Mr. Williams has spent the two weeks since Ms Palmer was identified trying to find clues about her life by speaking to her family. He has discovered Ms Palmer left Brooklyn and moved to Washington several months before her death.
She told her family she was spending time with a friend she knew from Washington, and do not believe she had a job.
Her mother wired her some money and it is hoped records of those transactions will ultimately lead them to her address. Last month, Ms Palmer was identified from fingerprints that matched some taken when she was arrested in Brooklyn in 1989.
Mr. Williams says that arrest was for drug possession, but that doesn't necessarily mean she had a drug habit or had fallen into the wrong crowd.
Her identity took so long to work out because she carried no identification on her, nobody came forward to say who she was and her family never filed a missing person's report.
Regarding the family's failure to say she had disappeared, Mr. Williams said: "That was very strange. That kind of hindered us in our investigation.
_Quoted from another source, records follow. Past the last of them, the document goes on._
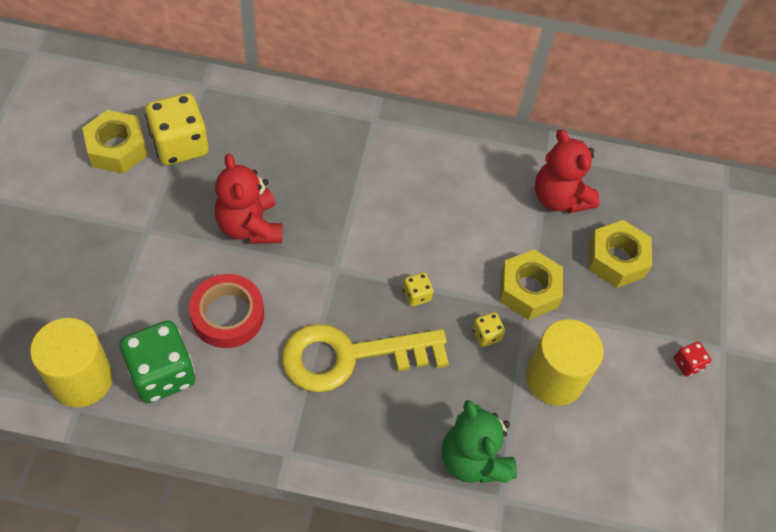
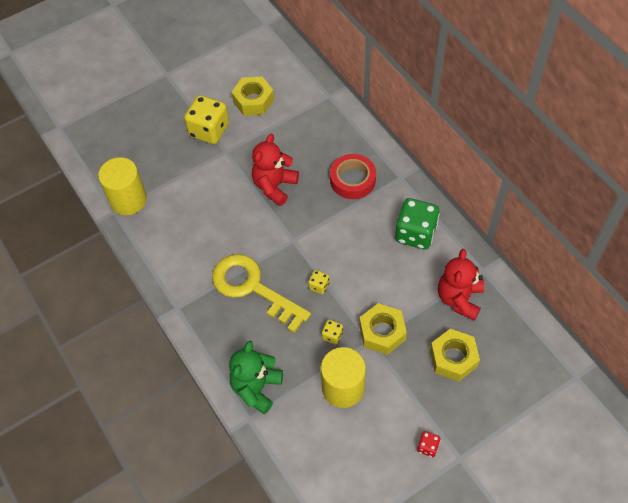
camera: 55 degrees right, 0 degrees up
green dice [120,320,195,403] -> green dice moved to [395,198,440,250]
yellow dice [145,93,209,165] -> yellow dice moved to [184,95,229,144]
red tape [189,274,264,348] -> red tape moved to [330,154,376,199]

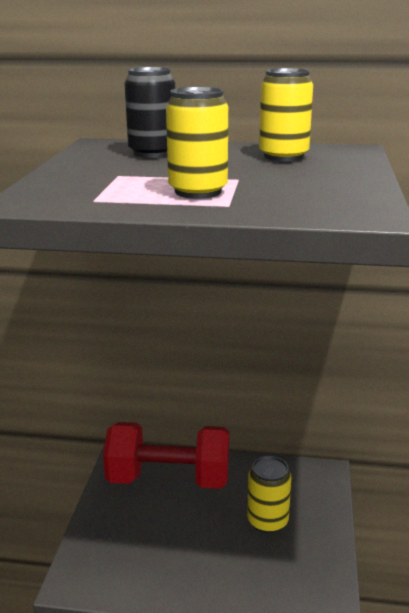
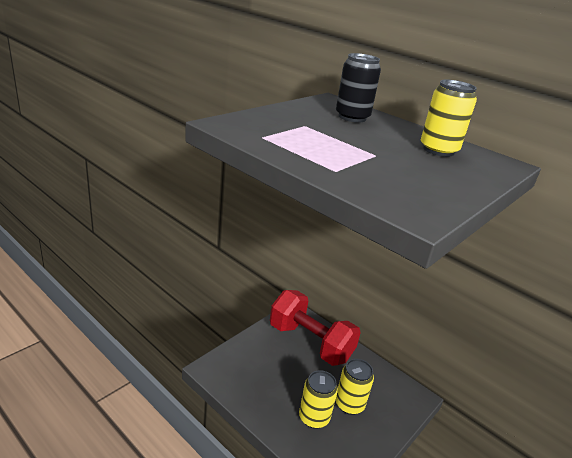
camera: 30 degrees right, 5 degrees up
yellow can [166,87,228,199] -> yellow can moved to [299,370,338,429]

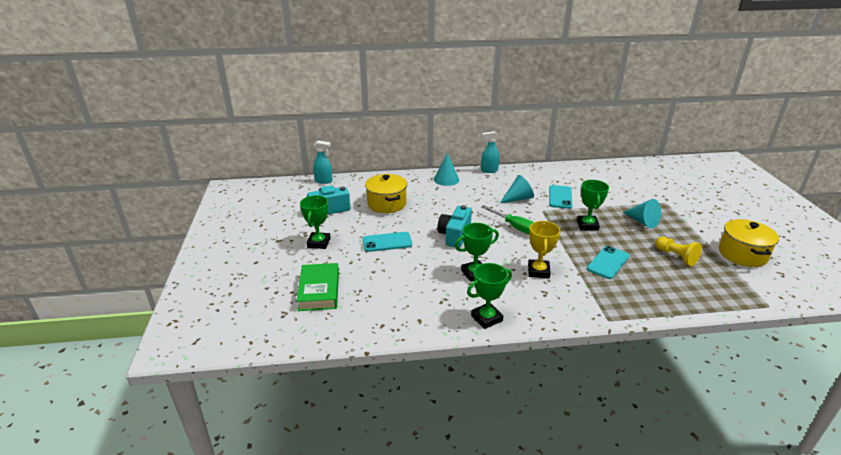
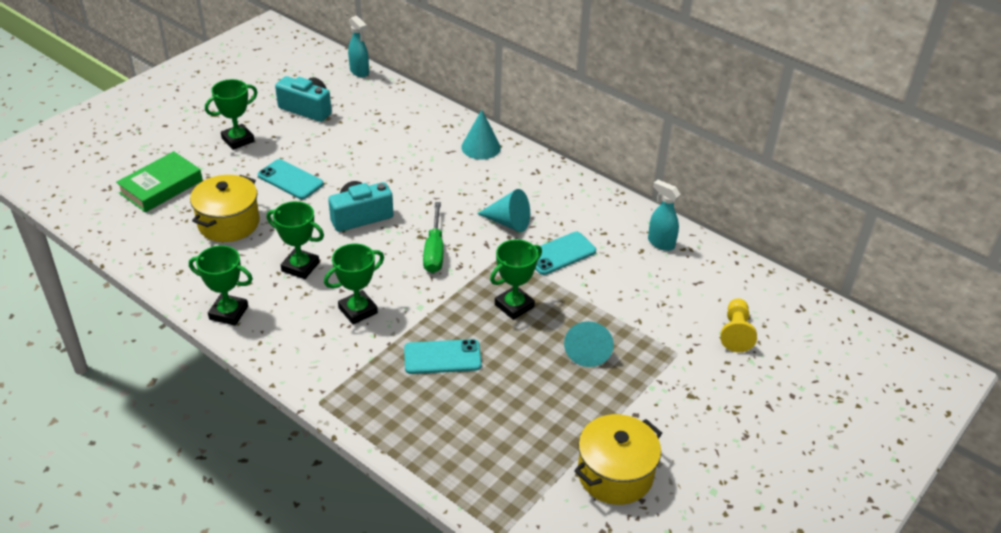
camera: 45 degrees right, 10 degrees up
yellow pot [365,174,407,213] -> yellow pot moved to [190,175,260,242]
turquoise spray bottle [481,131,499,173] -> turquoise spray bottle moved to [648,180,681,251]
yellow trophy [528,221,560,279] -> green trophy [324,243,384,325]
yellow pawn [655,237,702,266] -> yellow pawn moved to [720,299,757,352]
"They were possibly lingering on the hope that she was alive; maybe they thought she was incarcerated."
Describing their reaction when he contacted them with the news of her killing, Mr. Williams said: "They were shocked because they couldn't believe she was dead.
"They were holding onto the sense that some day they would find out she was alive. Until someone comes knocking on your door to confirm your loved one is dead, you don't know. They were just appreciative that they now knew. But it isn't really closure because closure is to find out what happened and they haven't found that out."